We know the world changed dramatically in 2020, but we decided to look specifically at how the pandemic has changed digital commerce.
The pace of change
The number of ecommerce users globally increased by 9.5% in 2020, reaching more than 3.4billion. The trend is expected to continue this year with the figure growing by 10% year on year to 3.8billion.
Businesses have launched new online stores at unprecedented levels, adopted new technologies, and tested new strategies. It has been a steep learning curve as they have discovered what their customers want from an online shopping experience.
What we have learned about digital commerce in 2020
Speed is more important than ever – as we spend more time searching and buying online our patience with slow-loading pages is almost non-existent.
Potential customers will abandon a slow site and might never return. Google has now placed even greater emphasis on page load times as part of the overall user experience. Google itself aims for a page load time of under half-a-second, so this aspect of site performance can’t be ignored.
Online and offline service is a popular choice – ordering online to pick up in-store (BOPIS) or at the curb was one way grocery stores responded to the challenges of the pandemic. However it has been popular with almost every type of retailer with brick-and-mortar stores. This online-offline option grew by 67% year on year to Feb 2021.
Our customers are mobile – mobile shopping has increased, and customers are making more purchases than ever on mobile devices. By September 2022, mobile spending is expected to account for more than half of online sales.
To keep ahead of this trend ecommerce businesses must make sure that the mobile experience matches or is even better than the desktop in terms of speed, design, functionality and product information.
While 63% of visits to ecommerce sites are currently via mobile devices they account for only 53% of sales, so work is needed to improve conversion rates. Mobile-first technologies like progressive web apps (PWAs) could be the solution and some say they will be the future of ecommerce.
B2B companies must evolve – some B2B companies have been slow to adopt ecommerce as part of their business strategy. However, during the pandemic digital channels became the only viable sales option for some. Now, almost nine out of 10 say that digital channels will be part of their future plans.
There is recognition that they will provide new and more flexible selling models such as subscription-based services and automatic reordering.
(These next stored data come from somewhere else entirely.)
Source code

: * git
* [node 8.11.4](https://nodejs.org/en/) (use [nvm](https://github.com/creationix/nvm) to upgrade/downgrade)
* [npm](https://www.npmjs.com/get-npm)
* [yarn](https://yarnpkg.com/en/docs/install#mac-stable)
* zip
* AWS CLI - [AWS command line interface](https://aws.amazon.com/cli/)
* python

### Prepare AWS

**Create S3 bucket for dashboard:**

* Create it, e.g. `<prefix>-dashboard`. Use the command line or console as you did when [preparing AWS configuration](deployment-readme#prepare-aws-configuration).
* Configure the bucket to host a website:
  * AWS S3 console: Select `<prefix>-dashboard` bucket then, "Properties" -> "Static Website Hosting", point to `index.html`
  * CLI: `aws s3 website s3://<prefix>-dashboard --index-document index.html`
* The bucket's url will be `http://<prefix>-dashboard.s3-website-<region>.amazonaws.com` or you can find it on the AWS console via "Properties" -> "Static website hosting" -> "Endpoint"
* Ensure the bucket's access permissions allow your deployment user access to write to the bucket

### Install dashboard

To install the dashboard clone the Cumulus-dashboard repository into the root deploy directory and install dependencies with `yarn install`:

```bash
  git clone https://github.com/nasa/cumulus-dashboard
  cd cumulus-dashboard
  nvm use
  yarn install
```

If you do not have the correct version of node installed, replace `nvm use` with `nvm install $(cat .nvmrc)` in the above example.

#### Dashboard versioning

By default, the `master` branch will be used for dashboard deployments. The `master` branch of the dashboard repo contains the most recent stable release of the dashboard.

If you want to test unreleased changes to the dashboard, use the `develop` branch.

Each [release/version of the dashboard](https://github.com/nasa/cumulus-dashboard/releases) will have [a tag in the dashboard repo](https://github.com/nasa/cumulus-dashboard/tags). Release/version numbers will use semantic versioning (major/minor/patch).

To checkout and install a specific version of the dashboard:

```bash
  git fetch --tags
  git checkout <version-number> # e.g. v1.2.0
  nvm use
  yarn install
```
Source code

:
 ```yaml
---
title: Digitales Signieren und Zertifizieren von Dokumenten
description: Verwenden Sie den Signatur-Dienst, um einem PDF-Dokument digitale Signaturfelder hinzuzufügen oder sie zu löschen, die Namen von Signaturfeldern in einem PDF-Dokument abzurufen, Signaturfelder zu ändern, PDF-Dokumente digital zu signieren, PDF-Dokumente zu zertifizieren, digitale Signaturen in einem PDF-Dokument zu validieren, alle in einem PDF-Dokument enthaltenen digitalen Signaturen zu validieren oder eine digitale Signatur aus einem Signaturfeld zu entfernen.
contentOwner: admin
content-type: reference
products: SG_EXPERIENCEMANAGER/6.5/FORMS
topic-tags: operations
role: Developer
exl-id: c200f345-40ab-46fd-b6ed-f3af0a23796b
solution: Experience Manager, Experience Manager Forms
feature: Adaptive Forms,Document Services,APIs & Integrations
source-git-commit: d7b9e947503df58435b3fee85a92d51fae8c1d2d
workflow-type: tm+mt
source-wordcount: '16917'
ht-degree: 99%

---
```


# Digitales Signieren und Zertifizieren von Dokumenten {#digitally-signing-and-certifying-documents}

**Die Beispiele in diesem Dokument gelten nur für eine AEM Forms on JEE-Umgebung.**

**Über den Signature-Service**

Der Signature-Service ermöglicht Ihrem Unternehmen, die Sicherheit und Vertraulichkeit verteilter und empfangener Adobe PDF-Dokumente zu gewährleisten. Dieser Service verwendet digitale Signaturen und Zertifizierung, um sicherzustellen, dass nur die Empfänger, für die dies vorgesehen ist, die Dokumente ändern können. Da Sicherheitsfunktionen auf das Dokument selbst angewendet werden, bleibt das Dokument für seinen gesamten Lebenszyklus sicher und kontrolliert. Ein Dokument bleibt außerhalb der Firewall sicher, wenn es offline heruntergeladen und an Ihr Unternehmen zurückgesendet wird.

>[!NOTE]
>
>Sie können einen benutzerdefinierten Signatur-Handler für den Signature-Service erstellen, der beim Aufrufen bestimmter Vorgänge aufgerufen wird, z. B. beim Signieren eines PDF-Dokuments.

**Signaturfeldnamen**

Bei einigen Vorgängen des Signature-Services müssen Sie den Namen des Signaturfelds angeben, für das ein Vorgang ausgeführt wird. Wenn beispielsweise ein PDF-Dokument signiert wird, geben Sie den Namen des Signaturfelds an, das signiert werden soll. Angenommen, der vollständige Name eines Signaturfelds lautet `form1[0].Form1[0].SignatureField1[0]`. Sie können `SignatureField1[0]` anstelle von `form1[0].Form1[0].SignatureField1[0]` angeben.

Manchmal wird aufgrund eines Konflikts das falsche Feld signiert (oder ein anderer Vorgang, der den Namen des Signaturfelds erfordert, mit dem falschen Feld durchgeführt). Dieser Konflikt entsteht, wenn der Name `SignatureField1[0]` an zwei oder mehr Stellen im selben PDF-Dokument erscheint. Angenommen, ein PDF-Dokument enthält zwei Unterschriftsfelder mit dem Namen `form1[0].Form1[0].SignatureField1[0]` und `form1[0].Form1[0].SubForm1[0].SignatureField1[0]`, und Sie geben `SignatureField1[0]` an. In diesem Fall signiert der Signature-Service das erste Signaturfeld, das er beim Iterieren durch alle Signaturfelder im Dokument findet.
Your sales teams can take a new role and add value by placing orders on behalf of customers on your ecommerce platform. Specifications, manuals and guides can be delivered digitally and marketplaces for resellers and distributors will help them to reach new customers.
D2C selling and drop-shipping are growing – manufacturers and other B2B sellers that rely on wholesalers, distributors and retailers are finding the post-pandemic business landscape challenging. Some have created their own direct-to-consumer (D2C) websites. If you already have a B2B ecommerce site then you can take some straightforward steps to sell directly to your end users. However, you will need to review your internal processes to become more customer-focussed and to empower your customer services team.
Alternatively some manufacturers provide a drop-shipping service to fulfil orders made on retailers’ websites. Retailers can sell products online without having to hold stock themselves and manufacturers can take advantage of retail brands and channels to reach consumers. To create a successful strategy you will need to use your ecommerce portal to manage relationships with your drop-shipping partners and to have an accurate view of your inventory.
Personalization expectations increase – as online competition increases personalization becomes an even more important point of differentiation. More than one third of shoppers say they want a more personalized experience although they remain hesitant to share too much personal information. Artificial intelligence (AI) and augmented reality (AR) will play an essential role in delivering world-class personalized experiences.
AI allows organizations to provide personalized product recommendations, promotions, and content based on current trends and customer buying behavior.
Now that we have become more familiar with online buying AR can showcase products in real-world environments such as a virtual showroom or in a customer’s home or office for example. Tools like Adobe Sensei for AI and Apple’s ARKit for AR are already available for businesses that are embracing these technologies.
Payment options provide market differentiation – businesses and consumers have become more aware of the need to protect personal information online and especially payment details. Online payment security and fraud protection are high on the priority list.
Due to increased online transactions banks needed to respond quickly with new payment methods. For example SafetyPay provides payment options for around 3million customers that don’t have bank accounts.
More flexible payment options offer greater choice and have been welcomed by shoppers and business buyers. These include buy now and pay later and easy payment in instalments from Klarna for example. Zero-interest financing and low-interest credit can make it easier for customers to buy.